Lives Reclaimed: A Study of Rescue and Resistance in Nazi Germany, by Mark Roseman, Metropolitan Books, New York, 2019, $30
In the lead-up to World War II daily living conditions for people of Jewish ancestry in Germany were steadily declining and anti-Semitism was sharply rising. Even small acts of defiance—for example, criticizing the government among friends or buying products from a Jewish-owned store—could have potentially lethal consequences. It took people of extraordinary courage to withstand the constant peril and psychological stress, aid others and evade detection by authorities.

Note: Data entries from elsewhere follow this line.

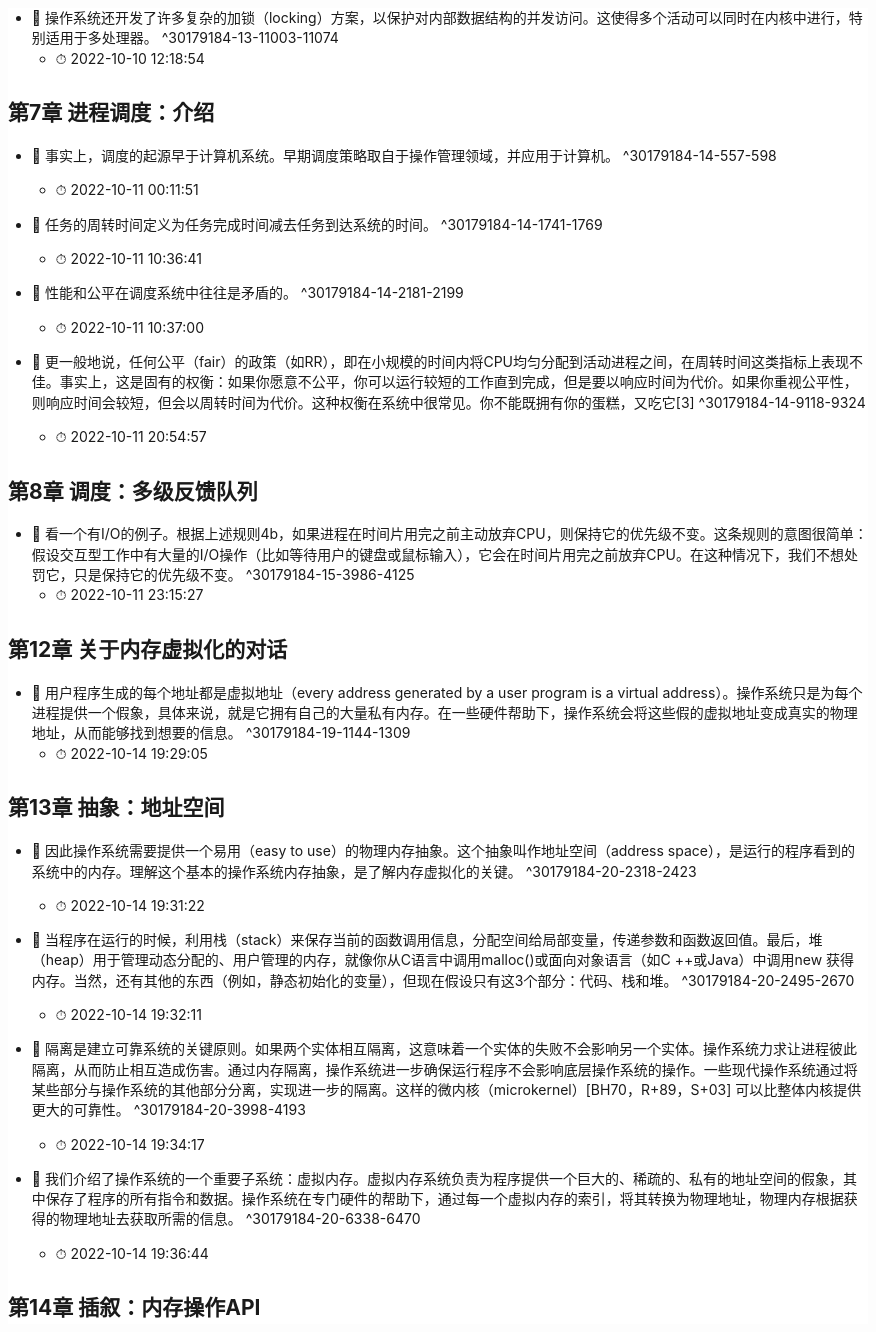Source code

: - 📌 操作系统还开发了许多复杂的加锁（locking）方案，以保护对内部数据结构的并发访问。这使得多个活动可以同时在内核中进行，特别适用于多处理器。 ^30179184-13-11003-11074
    - ⏱ 2022-10-10 12:18:54 
## 第7章 进程调度：介绍


- 📌 事实上，调度的起源早于计算机系统。早期调度策略取自于操作管理领域，并应用于计算机。 ^30179184-14-557-598
    - ⏱ 2022-10-11 00:11:51 

- 📌 任务的周转时间定义为任务完成时间减去任务到达系统的时间。 ^30179184-14-1741-1769
    - ⏱ 2022-10-11 10:36:41 

- 📌 性能和公平在调度系统中往往是矛盾的。 ^30179184-14-2181-2199
    - ⏱ 2022-10-11 10:37:00 

- 📌 更一般地说，任何公平（fair）的政策（如RR），即在小规模的时间内将CPU均匀分配到活动进程之间，在周转时间这类指标上表现不佳。事实上，这是固有的权衡：如果你愿意不公平，你可以运行较短的工作直到完成，但是要以响应时间为代价。如果你重视公平性，则响应时间会较短，但会以周转时间为代价。这种权衡在系统中很常见。你不能既拥有你的蛋糕，又吃它[3] ^30179184-14-9118-9324
    - ⏱ 2022-10-11 20:54:57 
## 第8章 调度：多级反馈队列


- 📌 看一个有I/O的例子。根据上述规则4b，如果进程在时间片用完之前主动放弃CPU，则保持它的优先级不变。这条规则的意图很简单：假设交互型工作中有大量的I/O操作（比如等待用户的键盘或鼠标输入），它会在时间片用完之前放弃CPU。在这种情况下，我们不想处罚它，只是保持它的优先级不变。 ^30179184-15-3986-4125
    - ⏱ 2022-10-11 23:15:27 
## 第12章 关于内存虚拟化的对话


- 📌 用户程序生成的每个地址都是虚拟地址（every address generated by a user program is a virtual address）。操作系统只是为每个进程提供一个假象，具体来说，就是它拥有自己的大量私有内存。在一些硬件帮助下，操作系统会将这些假的虚拟地址变成真实的物理地址，从而能够找到想要的信息。 ^30179184-19-1144-1309
    - ⏱ 2022-10-14 19:29:05 
## 第13章 抽象：地址空间


- 📌 因此操作系统需要提供一个易用（easy to use）的物理内存抽象。这个抽象叫作地址空间（address space），是运行的程序看到的系统中的内存。理解这个基本的操作系统内存抽象，是了解内存虚拟化的关键。 ^30179184-20-2318-2423
    - ⏱ 2022-10-14 19:31:22 

- 📌 当程序在运行的时候，利用栈（stack）来保存当前的函数调用信息，分配空间给局部变量，传递参数和函数返回值。最后，堆（heap）用于管理动态分配的、用户管理的内存，就像你从C语言中调用malloc()或面向对象语言（如C ++或Java）中调用new 获得内存。当然，还有其他的东西（例如，静态初始化的变量），但现在假设只有这3个部分：代码、栈和堆。 ^30179184-20-2495-2670
    - ⏱ 2022-10-14 19:32:11 

- 📌 隔离是建立可靠系统的关键原则。如果两个实体相互隔离，这意味着一个实体的失败不会影响另一个实体。操作系统力求让进程彼此隔离，从而防止相互造成伤害。通过内存隔离，操作系统进一步确保运行程序不会影响底层操作系统的操作。一些现代操作系统通过将某些部分与操作系统的其他部分分离，实现进一步的隔离。这样的微内核（microkernel）[BH70，R+89，S+03] 可以比整体内核提供更大的可靠性。 ^30179184-20-3998-4193
    - ⏱ 2022-10-14 19:34:17 

- 📌 我们介绍了操作系统的一个重要子系统：虚拟内存。虚拟内存系统负责为程序提供一个巨大的、稀疏的、私有的地址空间的假象，其中保存了程序的所有指令和数据。操作系统在专门硬件的帮助下，通过每一个虚拟内存的索引，将其转换为物理地址，物理内存根据获得的物理地址去获取所需的信息。 ^30179184-20-6338-6470
    - ⏱ 2022-10-14 19:36:44 
## 第14章 插叙：内存操作API
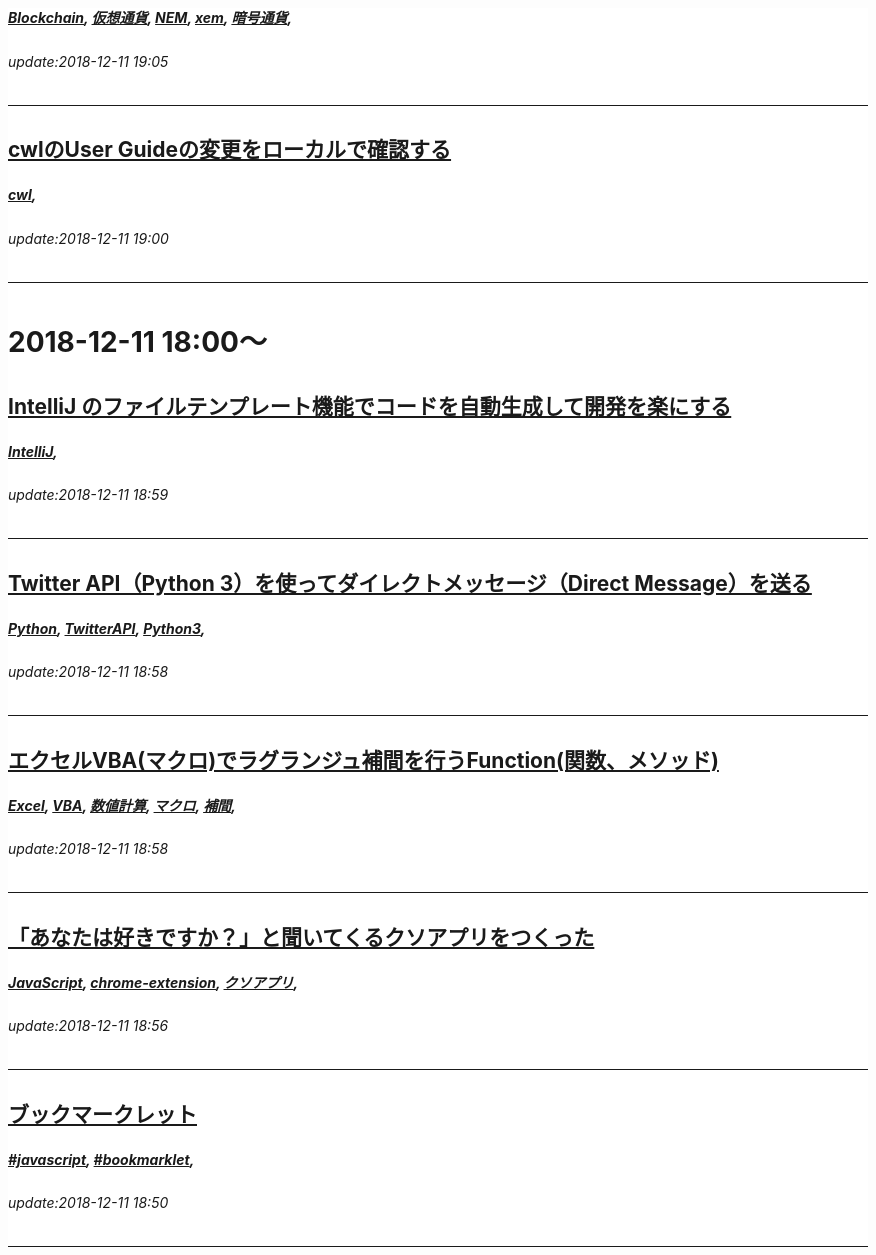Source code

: ##### [Blockchain](https://qiita.com/tags/Blockchain), [仮想通貨](https://qiita.com/tags/仮想通貨), [NEM](https://qiita.com/tags/NEM), [xem](https://qiita.com/tags/xem), [暗号通貨](https://qiita.com/tags/暗号通貨), 
###### update:2018-12-11 19:05
---
## [cwlのUser Guideの変更をローカルで確認する](https://qiita.com/manabuishiirb/items/09ff3616cdbf75ab1ea7)
##### [cwl](https://qiita.com/tags/cwl), 
###### update:2018-12-11 19:00
---




# 2018-12-11 18:00～
## [IntelliJ のファイルテンプレート機能でコードを自動生成して開発を楽にする](https://qiita.com/_Hammer0724/items/b468d9e4703a7ab4b346)
##### [IntelliJ](https://qiita.com/tags/IntelliJ), 
###### update:2018-12-11 18:59
---
## [Twitter API（Python 3）を使ってダイレクトメッセージ（Direct Message）を送る](https://qiita.com/KoyanagiHitoshi/items/06de336feb45a0d836da)
##### [Python](https://qiita.com/tags/Python), [TwitterAPI](https://qiita.com/tags/TwitterAPI), [Python3](https://qiita.com/tags/Python3), 
###### update:2018-12-11 18:58
---
## [エクセルVBA(マクロ)でラグランジュ補間を行うFunction(関数、メソッド)](https://qiita.com/Aki_mintproject/items/d21012a15901ff7c989a)
##### [Excel](https://qiita.com/tags/Excel), [VBA](https://qiita.com/tags/VBA), [数値計算](https://qiita.com/tags/数値計算), [マクロ](https://qiita.com/tags/マクロ), [補間](https://qiita.com/tags/補間), 
###### update:2018-12-11 18:58
---
## [「あなたは好きですか？」と聞いてくるクソアプリをつくった](https://qiita.com/merotan/items/0e34c83b00ae3e43f122)
##### [JavaScript](https://qiita.com/tags/JavaScript), [chrome-extension](https://qiita.com/tags/chrome-extension), [クソアプリ](https://qiita.com/tags/クソアプリ), 
###### update:2018-12-11 18:56
---
## [ブックマークレット](https://qiita.com/draganmaistir/items/0190875df496e7f70026)
##### [#javascript](https://qiita.com/tags/#javascript), [#bookmarklet](https://qiita.com/tags/#bookmarklet), 
###### update:2018-12-11 18:50
---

Mark Roseman’s Lives Reclaimed documents the fascinating story of the League: Community for Socialist Life, known to members as the Bund (German for “federation”). Led by the charismatic Artur Jacobs, the little-known group centered on the utopian ideals of romanticism, physical fitness, social democracy and universalism. In the wake of the 1938 Kristallnacht pogrom Bund members resolved they could no longer ignore the downward spiral of German society and began providing practical aid as well as spiritual and emotional comfort to those in need. The book also relates the internal struggles of those Bund members drafted into military service and members’ ongoing struggle to keep the Bund network operating through skillful guidance, information gathering and sheer luck.
Lives Reclaimed is an object lesson in how even small acts of resistance, especially during wartime, provided necessary spiritual succor to people suffering from the deprivations and persecution imposed on them by the Nazi regime. It is a respectful testament to an admirable group of brave men and women who saved lives and whose heroic, generous deeds are well deserving of public recognition.